Text >>
STAFF NEWS & ANALYSIS
DB Briefs: Don't Blame Bernanke / China Will Be OK and Prosperity Will Continue / Vick Is Repentant But Not Forgiven
By Staff News & Analysis - September 12, 2011

Don’t Blame Bernanke … The scapegoating of Ben Bernanke … Among Republican presidential hopefuls, bashing Ben has become a sport of choice. That’s Ben Bernanke, chairman of the Federal Reserve Board. First, Texas Gov. Rick Perry said it would be “almost treasonous” for Bernanke to embrace the so-called Quantitative Easing 3 (QE3). Then former House speaker Newt Gingrich said at Wednesday’s GOP debate that he’d fire Bernanke, calling him the most “dangerous and power-centered chairman” in Fed history. This rhetoric is beyond over-the-top. Its distortions are so grotesque and its judgments so poor that they should suggest disqualification for the White House. – Washington Post

China Will Be OK and Prosperity Will Continue … China Strength Defies Hard Landing Scenario … China’s record imports and a rebound in lending signaled strength in demand that offers a bright spot in a global economy contending with Europe’s debt crisis and weakening U.S. job gains … The data may bolster confidence that the world’s second- largest economy is weathering both Premier Wen Jiabao’s campaign to defuse price pressures and financial turmoil abroad. Group of Seven finance chiefs vowed “a concerted effort” to support expansion on Sept. 9 as Europe’s debt woes and zero jobs growth in the U.S. increase the risks of a renewed recession. “This all points to a robust economy, and a hard landing looks an increasingly distant scenario,” said Liu Li-gang, a Hong Kong-based economist with Australia & New Zealand Banking Group Ltd. who previously worked for the World Bank. – Bloomberg

Vick Is Repentant But Not Forgiven … A significant collection of anti-Vick demonstrators protested the quarterback’s involvement in the illegal dogfighting ring that landed him in federal prison. The group set up shop across from the Edward Jones Dome where Michael Vick and the Eagles opposed the St. Louis Rams Sunday in St. Louis. It wasn’t immediately known if Vick saw the protestors and signs including “No More Vick-Tims” and “Abusers Have Regret Only When They Get Caught!!” The demonstration was right near the entrance to the bus dropoff, however. It was one of the largest game day protests of Vick and his troubled past. Vick served 18 months in federal prison for crimes against dogs and lying to authorities about it. – Daily Times

Don’t Blame Bernanke

The scapegoating of Ben Bernanke … Among Republican presidential hopefuls, bashing Ben has become a sport of choice. That’s Ben Bernanke, chairman of the Federal Reserve Board. First, Texas Gov. Rick Perry said it would be “almost treasonous” for Bernanke to embrace the so-called Quantitative Easing 3 (QE3). Then former House speaker Newt Gingrich said at Wednesday’s GOP debate that he’d fire Bernanke, calling him the most “dangerous and power-centered chairman” in Fed history. This rhetoric is beyond over-the-top. Its distortions are so grotesque and its judgments so poor that they should suggest disqualification for the White House. All presidents want to create economic confidence. Indeed, improving confidence is crucial to boosting today’s lackluster recovery. The easiest way to destroy confidence is for the White House and Fed to get into a public brawl. By law, the Fed is “independent.” The Fed chairman, for example, is not a member of the president’s Cabinet. The reason is to insulate the Fed from short-term political pressures. It is to allow the Fed to take actions that, though perhaps initially unpopular, are judged necessary for the economy’s longterm health and stability. – Washington Post

Dominant Social Theme: Leave Ben alone. He’s just trying to do his job.

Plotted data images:
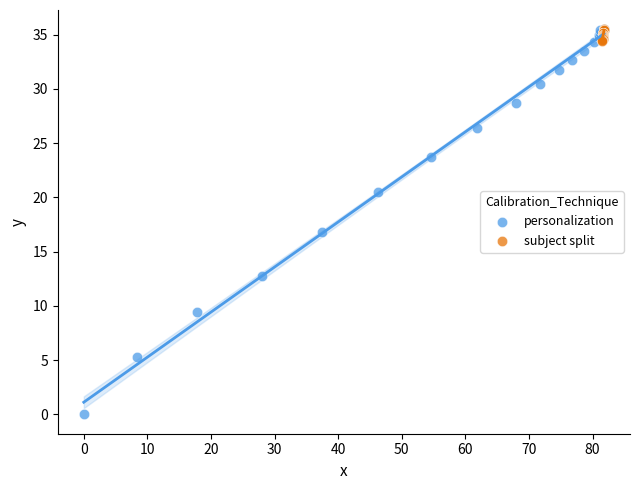

Which series reaches the minimum Y coordinate?

personalization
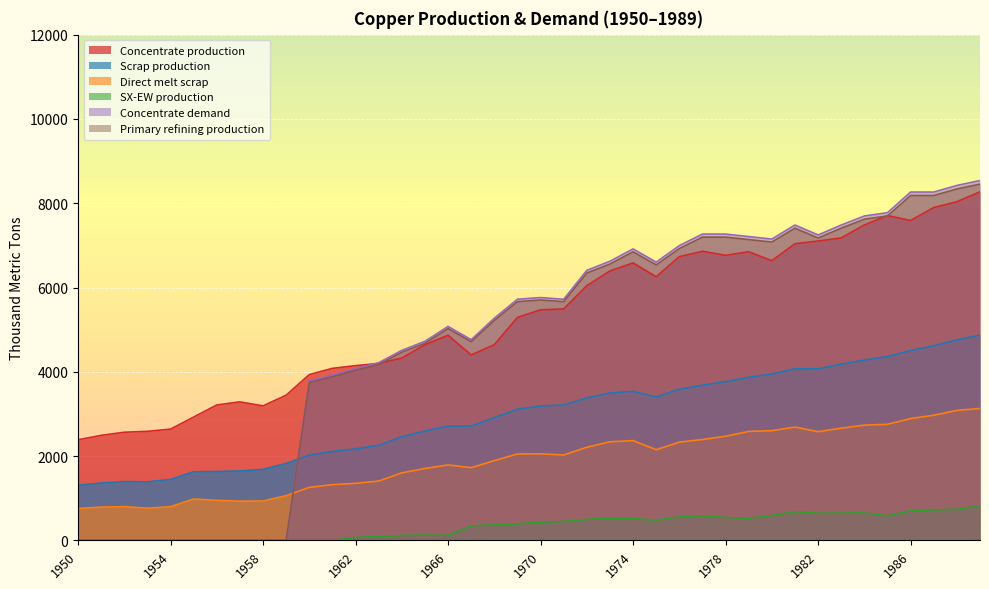

Between which two adjacent categories do Concentrate production and Primary refining production first intersect?

1963 and 1964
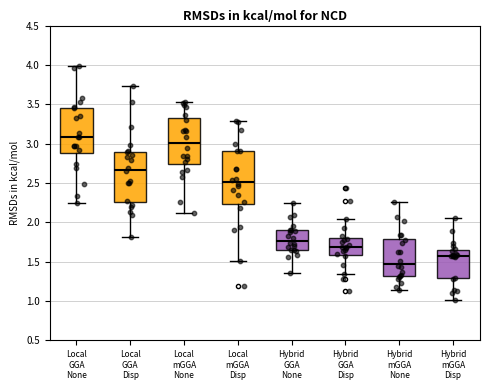

Reading left to right, transcribe this box plot: for each box, give where its median line is, the range the box spans, and where its two whiskers end, as read against the y-axis. The values are not printed on the chart, so give them approximately, as read against the axis.

Local GGA None: median 3.10, box 2.90 to 3.45, whiskers 2.25 to 4.00
Local GGA Disp: median 2.65, box 2.25 to 2.90, whiskers 1.80 to 3.75
Local mGGA None: median 3.00, box 2.75 to 3.30, whiskers 2.10 to 3.55
Local mGGA Disp: median 2.50, box 2.25 to 2.90, whiskers 1.50 to 3.30
Hybrid GGA None: median 1.75, box 1.65 to 1.90, whiskers 1.35 to 2.25
Hybrid GGA Disp: median 1.70, box 1.60 to 1.80, whiskers 1.35 to 2.05
Hybrid mGGA None: median 1.50, box 1.30 to 1.80, whiskers 1.15 to 2.25
Hybrid mGGA Disp: median 1.60, box 1.30 to 1.65, whiskers 1.00 to 2.05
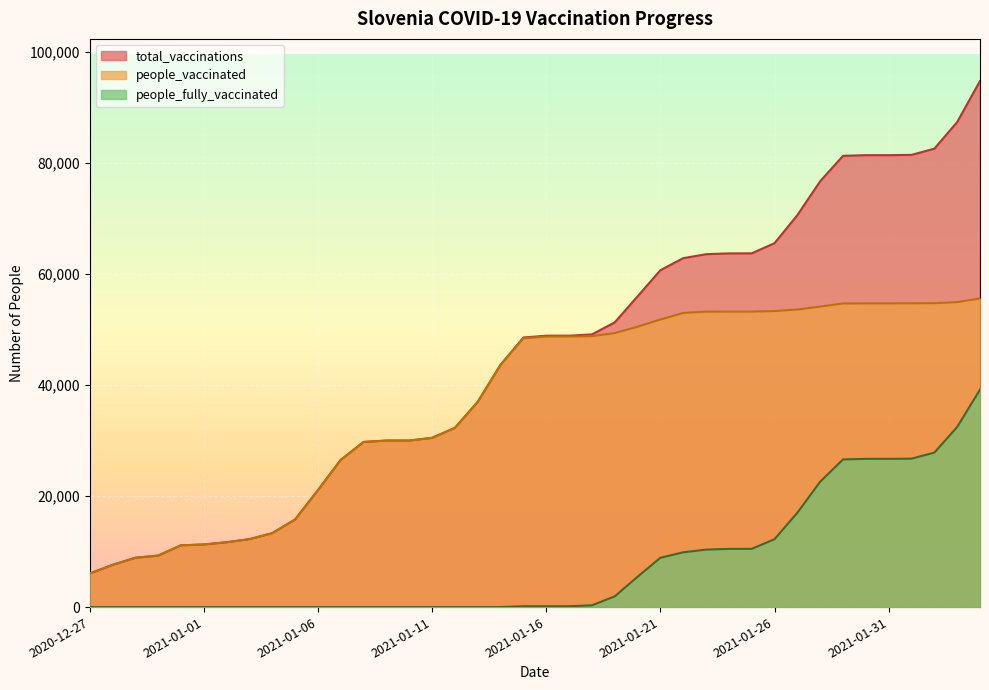

True or false: people_vaccinated and total_vaccinations cross at least once.

False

Problem 1 >>
According to the news briefing, why is the Fed made "independent" by law?
Problem 2 >>
Carry the news briefing forward from its final line.

Response area 1 >>
The law makes the Fed independent to shield it from short-term political pressures. That independence lets it take actions that may be unpopular at first but are judged necessary for the economy's long-term health and stability.

Response area 2 >>
Free-Market Analysis: And what a job it is. Here and there, Bernanke opens up the spigots and releases US$10 or $20 trillion into the pockets of various cronies under the guise of “saving the system.” The amounts are literally impossible to conceive of, and the Washington Post in the excerpt above entirely misses the point. As we have written on many occasions, the TARP bailout and the larger 2008 bailout courtesy of the Fed were conducted in the Internet era.

There was no hiding these sums or who they went to and why. It is a moral issue, not subject to argument. Tens of millions of people in Europe and America are quite aware of this impossible spate of money printing. The system has done itself in. One can complain that Bernanke is being scapegoated, but there are lots of people throughout the West losing their jobs and homes. They wonder rightly why Bernanke is releasing trillions to his colleagues and cronies.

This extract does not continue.